=== Task prompt ===
Give the count of lines in the records that contain the string "linkedin", and write nothing but that number.

******************************

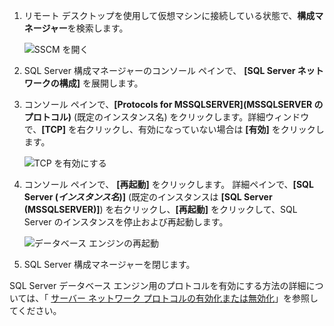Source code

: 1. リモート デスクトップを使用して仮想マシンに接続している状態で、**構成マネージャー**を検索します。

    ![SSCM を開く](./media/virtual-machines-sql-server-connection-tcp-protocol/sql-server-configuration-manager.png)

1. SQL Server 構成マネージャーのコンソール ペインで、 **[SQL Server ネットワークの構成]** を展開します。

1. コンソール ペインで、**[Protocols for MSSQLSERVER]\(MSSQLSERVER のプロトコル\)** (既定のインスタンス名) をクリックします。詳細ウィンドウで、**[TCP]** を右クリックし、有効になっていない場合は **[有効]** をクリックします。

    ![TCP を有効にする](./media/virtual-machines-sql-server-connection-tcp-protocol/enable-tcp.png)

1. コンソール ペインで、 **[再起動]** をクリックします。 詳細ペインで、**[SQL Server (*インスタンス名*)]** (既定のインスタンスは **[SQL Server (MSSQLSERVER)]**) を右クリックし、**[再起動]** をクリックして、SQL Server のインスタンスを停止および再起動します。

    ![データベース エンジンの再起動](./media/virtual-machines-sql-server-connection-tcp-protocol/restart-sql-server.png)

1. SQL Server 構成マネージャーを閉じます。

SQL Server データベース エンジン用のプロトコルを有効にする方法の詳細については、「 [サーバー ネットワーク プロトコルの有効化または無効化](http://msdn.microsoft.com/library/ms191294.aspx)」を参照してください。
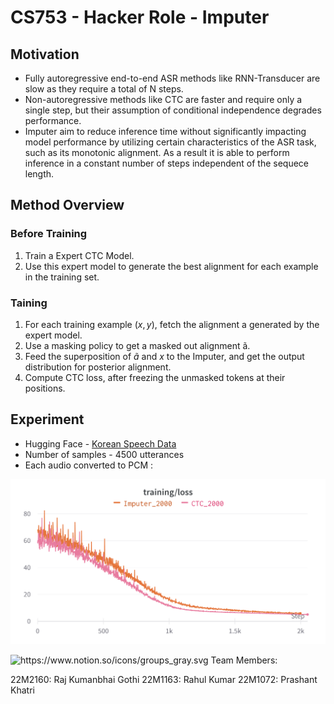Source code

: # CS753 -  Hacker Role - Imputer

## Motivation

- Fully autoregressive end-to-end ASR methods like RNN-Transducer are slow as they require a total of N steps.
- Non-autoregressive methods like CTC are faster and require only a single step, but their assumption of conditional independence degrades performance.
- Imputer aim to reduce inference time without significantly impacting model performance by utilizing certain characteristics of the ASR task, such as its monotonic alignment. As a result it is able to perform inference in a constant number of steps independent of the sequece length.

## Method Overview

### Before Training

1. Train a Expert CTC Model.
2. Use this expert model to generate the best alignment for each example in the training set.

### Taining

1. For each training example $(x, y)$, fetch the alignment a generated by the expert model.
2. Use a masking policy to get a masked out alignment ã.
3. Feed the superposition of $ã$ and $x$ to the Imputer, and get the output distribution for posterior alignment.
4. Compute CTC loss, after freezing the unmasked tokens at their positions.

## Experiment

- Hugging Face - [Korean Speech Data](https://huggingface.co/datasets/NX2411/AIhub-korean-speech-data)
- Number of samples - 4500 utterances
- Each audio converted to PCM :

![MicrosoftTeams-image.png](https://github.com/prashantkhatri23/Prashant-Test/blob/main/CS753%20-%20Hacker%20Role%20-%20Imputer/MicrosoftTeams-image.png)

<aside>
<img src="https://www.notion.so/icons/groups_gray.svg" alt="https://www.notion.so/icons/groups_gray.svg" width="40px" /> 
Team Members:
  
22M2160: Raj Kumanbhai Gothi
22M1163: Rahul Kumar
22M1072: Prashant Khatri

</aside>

******************************

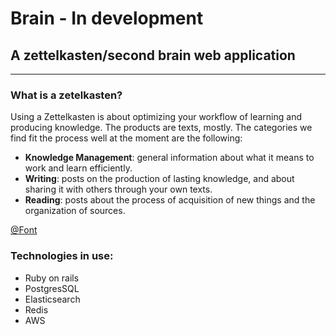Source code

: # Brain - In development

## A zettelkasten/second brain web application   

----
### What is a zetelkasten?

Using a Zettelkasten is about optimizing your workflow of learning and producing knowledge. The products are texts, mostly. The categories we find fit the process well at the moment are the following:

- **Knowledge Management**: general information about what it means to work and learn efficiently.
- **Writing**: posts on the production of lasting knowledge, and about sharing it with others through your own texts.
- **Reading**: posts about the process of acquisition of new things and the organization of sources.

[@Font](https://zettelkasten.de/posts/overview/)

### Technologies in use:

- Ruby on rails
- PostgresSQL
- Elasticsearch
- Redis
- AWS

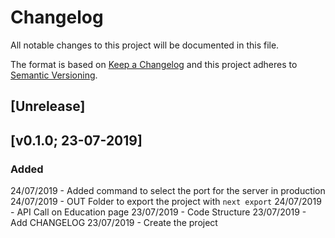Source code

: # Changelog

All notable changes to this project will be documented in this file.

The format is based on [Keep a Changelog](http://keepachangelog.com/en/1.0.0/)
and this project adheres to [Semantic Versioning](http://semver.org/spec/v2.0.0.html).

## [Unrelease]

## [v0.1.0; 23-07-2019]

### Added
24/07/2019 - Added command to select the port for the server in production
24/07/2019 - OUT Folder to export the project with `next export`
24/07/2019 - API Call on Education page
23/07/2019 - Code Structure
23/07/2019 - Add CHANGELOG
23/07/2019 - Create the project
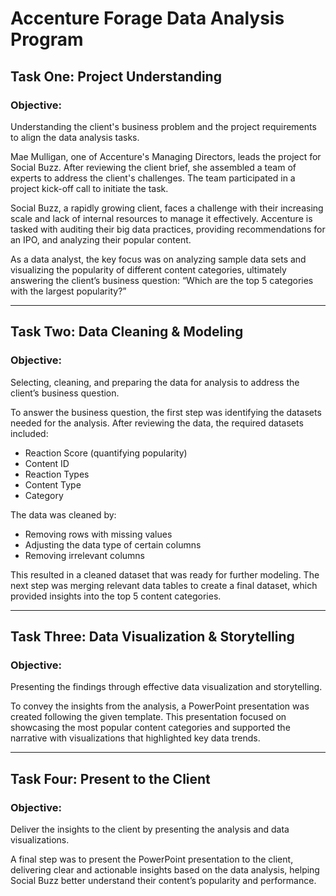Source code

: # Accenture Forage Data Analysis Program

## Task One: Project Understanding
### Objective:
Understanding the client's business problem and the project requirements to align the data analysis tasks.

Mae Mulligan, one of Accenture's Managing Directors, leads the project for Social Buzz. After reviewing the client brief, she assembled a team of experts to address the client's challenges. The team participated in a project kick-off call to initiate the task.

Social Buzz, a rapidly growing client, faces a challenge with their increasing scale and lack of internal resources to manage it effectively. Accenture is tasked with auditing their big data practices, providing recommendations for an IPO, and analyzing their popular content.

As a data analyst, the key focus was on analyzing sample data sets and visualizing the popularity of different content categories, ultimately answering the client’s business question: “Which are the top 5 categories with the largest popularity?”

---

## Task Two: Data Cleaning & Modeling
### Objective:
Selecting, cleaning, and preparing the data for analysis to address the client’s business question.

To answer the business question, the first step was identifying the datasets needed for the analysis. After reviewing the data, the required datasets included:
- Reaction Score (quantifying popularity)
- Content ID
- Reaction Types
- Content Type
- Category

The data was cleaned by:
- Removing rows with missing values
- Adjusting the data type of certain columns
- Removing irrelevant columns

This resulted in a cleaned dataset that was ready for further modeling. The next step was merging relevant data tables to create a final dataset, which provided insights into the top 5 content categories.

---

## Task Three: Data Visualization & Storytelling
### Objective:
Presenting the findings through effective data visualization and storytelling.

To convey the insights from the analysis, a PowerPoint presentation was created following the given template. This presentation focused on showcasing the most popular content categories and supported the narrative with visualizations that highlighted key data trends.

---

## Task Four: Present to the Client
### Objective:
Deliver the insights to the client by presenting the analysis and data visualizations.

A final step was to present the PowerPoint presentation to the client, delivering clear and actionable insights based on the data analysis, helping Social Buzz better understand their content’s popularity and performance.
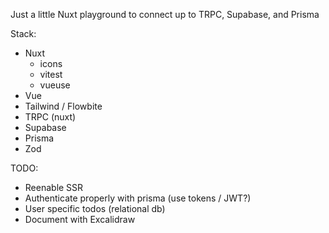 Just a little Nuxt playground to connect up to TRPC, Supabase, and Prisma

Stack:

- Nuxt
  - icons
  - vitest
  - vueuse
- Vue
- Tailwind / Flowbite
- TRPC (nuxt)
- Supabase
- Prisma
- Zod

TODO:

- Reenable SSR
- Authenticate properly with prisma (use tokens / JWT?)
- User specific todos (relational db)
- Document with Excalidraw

******************************

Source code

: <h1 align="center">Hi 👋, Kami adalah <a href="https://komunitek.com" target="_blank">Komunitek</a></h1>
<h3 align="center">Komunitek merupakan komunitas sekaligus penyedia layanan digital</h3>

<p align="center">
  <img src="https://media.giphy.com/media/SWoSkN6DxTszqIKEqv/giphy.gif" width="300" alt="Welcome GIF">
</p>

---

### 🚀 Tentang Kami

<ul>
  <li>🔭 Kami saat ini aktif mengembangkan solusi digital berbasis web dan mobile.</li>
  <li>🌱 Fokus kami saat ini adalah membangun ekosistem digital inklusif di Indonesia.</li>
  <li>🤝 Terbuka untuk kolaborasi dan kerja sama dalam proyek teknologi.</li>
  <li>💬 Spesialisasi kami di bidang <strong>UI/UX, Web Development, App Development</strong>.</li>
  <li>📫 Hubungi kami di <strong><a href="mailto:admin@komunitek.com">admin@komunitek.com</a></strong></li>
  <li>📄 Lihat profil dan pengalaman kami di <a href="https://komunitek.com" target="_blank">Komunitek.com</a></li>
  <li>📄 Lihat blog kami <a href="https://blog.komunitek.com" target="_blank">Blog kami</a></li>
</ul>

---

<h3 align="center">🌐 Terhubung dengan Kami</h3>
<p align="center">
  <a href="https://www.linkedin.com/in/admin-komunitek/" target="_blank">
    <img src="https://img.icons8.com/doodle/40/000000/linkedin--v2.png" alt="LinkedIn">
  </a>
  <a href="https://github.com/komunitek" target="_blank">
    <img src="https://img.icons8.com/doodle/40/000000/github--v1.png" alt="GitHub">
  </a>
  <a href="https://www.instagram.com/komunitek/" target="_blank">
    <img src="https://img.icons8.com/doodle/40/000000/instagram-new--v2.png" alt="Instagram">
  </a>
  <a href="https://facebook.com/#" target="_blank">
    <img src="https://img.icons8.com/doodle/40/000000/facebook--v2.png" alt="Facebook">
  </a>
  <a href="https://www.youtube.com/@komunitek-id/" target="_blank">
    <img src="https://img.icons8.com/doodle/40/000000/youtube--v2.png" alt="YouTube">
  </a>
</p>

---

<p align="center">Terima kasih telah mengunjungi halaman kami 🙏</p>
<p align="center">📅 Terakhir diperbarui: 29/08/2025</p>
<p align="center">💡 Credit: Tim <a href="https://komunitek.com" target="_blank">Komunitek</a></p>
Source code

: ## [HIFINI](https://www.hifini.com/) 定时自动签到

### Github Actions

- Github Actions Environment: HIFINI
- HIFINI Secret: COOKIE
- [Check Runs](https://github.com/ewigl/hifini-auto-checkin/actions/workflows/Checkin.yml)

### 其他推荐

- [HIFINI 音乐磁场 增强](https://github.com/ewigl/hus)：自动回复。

******************************

=== Answer space ===
2